Caccia imperiale (dinastia Qing)

Voce principale: Storia della caccia.
L'imperatore Qianlong durante la caccia - dipinto di Giuseppe Castiglione.

La caccia imperiale della dinastia Qing (zh. 秋獮T, 秋狝S, Qiū XiǎnP, Ch’iu1-hsien3W, lett. "Caccia autunnale"; mnc. ᠮᡠᡵᠠᠨ ᡳ ᠠᠪᠠ, muran-i aba)[1] fu un rito annuale degli imperatori della Cina durante la dinastia Qing (1644–1912). Organizzata per la prima volta nel 1681 dall'imperatore Qing Kangxi (r. 1661–1722) nei terreni di caccia di Mulan (l'odierna contea autonoma di Weichang Manchu e Mongolo), vicino a quella che sarebbe diventata la residenza estiva degli imperatori Qing a Chengde. A partire dal 1683 l'evento divenne un appuntamento annuale obbligato su quella che ormai era una riserva di caccia imperiale. Questa Caccia Autunnale sintetizzava tradizioni venatorie sia cinesi sia centro-asiatiche (fond. mancesi e mongole). Vi partecipavano l'imperatore, migliaia di soldati, membri della famiglia imperiale e funzionari governativi.

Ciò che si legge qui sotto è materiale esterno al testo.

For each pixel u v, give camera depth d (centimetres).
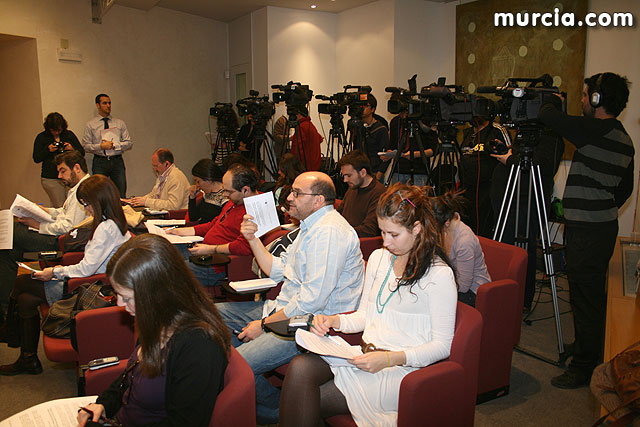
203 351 120
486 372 229
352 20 638
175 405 119
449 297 157
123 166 585
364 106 423
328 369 166
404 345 163
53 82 563
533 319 341
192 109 718
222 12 677
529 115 269
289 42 646
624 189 260
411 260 163
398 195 160
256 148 498
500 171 350
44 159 532
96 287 230
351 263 204
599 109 241
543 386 250
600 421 130
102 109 561
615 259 294
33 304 266
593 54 452
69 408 138
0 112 635
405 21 580
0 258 316
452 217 219
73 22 573
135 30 634
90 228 287
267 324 178
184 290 124
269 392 199
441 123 326
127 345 211
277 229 302
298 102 452
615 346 172
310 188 202
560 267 441
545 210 281
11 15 521
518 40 505
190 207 399
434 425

Gli imperatori Qing usavano la caccia come esercizio militare per addestrare le loro truppe nelle tradizionali abilità marziali del tiro con l'arco e dell'equitazione. La caccia era anche un rituale di legame inteso a enfatizzare le tradizioni marziali centro-asiatiche condivise dai soldati manciù e mongoli delle Otto Bandiere selezionati per partecipare (le truppe cinesi Han erano infatti escluse).[2] L'evento forniva l'opportunità agli imperatori Qing di lasciare i confini della Città Proibita di Pechino e tornare nelle foreste «a nord della Muraglia», più vicine alle loro terre ancestrali, per cacciare e vivere frugalmente come i loro antenati. Man mano che i Manciù s'abituarono alla vita urbana cinese, gli imperatori Qing ampliarono e ritualizzarono la caccia imperiale come una tradizione riscoperta per preservare il tradizionale stile di vita mancese: es. l'imperatore Qing Qianlong (r. 1722–1796) ne fece un elemento chiave dei suoi sforzi per fermare il costante declino della disciplina militare all'interno delle Bandiere.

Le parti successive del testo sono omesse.